Assuming that the internal motion, external motion, and crystal anisotropy are independent, the final anisotropic B factor, U,is

$$U=U_{\mathit{nm}}+s_{\mathit{tls}}{U}_{\mathit{tls}}+U_{\mathit{overall}},$$ (9)

where U_nm is from normal modes, U_tls is from REFMAC5 and TLSANL, s_tls is a scaling factor, and U_overall is the overall anisotropic B factor. The additional scaling factor is used because TLS refinement is done separately from the minimization of the other parameters in U_nm and Uoverall. In total, there are M(M+1)/2 parameters for normal modes, 20 parameters for TLS, 1 parameter for TLS scaling, and 6 parameters for the overall B factor.

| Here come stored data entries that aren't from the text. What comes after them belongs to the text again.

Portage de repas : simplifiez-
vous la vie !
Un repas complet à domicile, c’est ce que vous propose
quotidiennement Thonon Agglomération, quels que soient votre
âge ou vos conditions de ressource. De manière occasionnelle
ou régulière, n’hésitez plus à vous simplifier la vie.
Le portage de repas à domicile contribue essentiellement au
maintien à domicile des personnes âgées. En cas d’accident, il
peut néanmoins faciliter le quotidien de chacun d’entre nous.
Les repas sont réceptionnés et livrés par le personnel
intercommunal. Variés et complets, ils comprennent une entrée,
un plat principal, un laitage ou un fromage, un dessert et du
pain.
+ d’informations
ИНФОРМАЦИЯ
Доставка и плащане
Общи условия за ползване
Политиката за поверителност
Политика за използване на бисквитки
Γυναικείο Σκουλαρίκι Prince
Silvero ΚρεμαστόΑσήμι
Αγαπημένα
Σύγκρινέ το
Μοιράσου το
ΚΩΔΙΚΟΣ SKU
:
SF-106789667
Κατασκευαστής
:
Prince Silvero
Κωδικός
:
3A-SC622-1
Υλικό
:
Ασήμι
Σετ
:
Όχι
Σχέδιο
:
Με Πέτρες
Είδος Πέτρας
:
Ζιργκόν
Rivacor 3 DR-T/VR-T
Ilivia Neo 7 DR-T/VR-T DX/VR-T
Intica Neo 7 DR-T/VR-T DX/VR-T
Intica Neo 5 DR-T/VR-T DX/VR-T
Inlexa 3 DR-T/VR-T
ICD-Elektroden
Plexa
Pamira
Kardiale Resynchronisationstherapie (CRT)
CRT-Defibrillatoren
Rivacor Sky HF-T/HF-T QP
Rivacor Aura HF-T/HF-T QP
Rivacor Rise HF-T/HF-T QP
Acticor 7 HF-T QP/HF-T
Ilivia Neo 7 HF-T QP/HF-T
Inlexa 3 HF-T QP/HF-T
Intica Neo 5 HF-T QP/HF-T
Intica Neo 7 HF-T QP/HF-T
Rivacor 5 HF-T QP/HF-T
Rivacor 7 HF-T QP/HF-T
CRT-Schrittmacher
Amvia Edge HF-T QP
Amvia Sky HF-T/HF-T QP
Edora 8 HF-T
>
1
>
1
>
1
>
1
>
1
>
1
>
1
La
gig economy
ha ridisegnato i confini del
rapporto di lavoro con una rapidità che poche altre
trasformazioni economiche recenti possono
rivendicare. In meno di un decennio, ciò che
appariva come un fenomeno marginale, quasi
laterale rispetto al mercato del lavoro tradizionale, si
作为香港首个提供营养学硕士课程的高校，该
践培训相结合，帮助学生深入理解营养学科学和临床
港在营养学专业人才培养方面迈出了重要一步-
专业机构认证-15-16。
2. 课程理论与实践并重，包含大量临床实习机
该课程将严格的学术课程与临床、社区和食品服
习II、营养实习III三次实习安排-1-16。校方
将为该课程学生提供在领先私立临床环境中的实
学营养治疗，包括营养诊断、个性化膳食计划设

To account for the scattering due to bulk solvent, a correction similar to the one in CNS is used (Brünger et al., 1998). The partial structure factors for the bulk solvent are scaled according to

$$F_{\mathit{calc}}=F_{\mathit{protein}}+F_{\mathit{solvent}}{k}_{\mathit{solvent}}{e}^{-B_{\mathit{solvent}}\left(\frac{{\sin }^2\left(\theta \right)}{{\lambda }^2}\right)},$$ (10)

where F_protein is the calculated structure factor for the protein atoms, F_solvent is the partial structure factor calculated from the solvent mask, k_solvent is like an average solvent density, and B_solvent is a B factor for the solvent that smoothes the transition from the bulk solvent region to the atomic region. Optimal values for k_solvent and B_solvent are found by minimizing the residual from Equation 2.

Positional Refinement and Manual Model Adjustment

In the normal-mode-based refinement step, only anisotropic B factors were updated. Thus, it was followed by a REFMAC5 refinement (Murshudov et al., 1997) to update the atomic coordinates of the original structural model of KcsA (PDB code 1BL8). Using the new structural model output from REFMAC5, a new 2F_o–F_c map was calculated, and an averaged map was obtained by applying the noncrystallographic symmetry for the four subunits. Manual adjustments were carried out in O (Jones et al., 1991) guided by the new 2F_o–F_c map. Additions of atoms were only made when suggested by clear and strong electron densities in the new 2F_o–F_c map. R_cryst and R_free values were monitored to avoid overfitting in the refinement. For the calculation of R_cryst and R_free, the following equation was used:

$$R=\frac{\sum _{\mathbf{h}}\mid \mid F_{\mathit{obs}}\left(\mathbf{h}\right)\mid -\mid F_{\mathit{cal}}\left(\mathbf{h}\right)\mid \mid }{\sum _{\mathbf{h}}\mid F_{\mathit{obs}}\left(\mathbf{h}\right)\mid }.$$ (11)

In the original structure determination, 10% of unique reflections were saved for the purpose of crossvalidation and were not used in the refinement. These same reflections were also used in our structural refinement for the calculation of R_free. Convergence was achieved after three iterations of normal-mode-based anisotropic refinement, REFMAC5 refinement, and manual adjustment.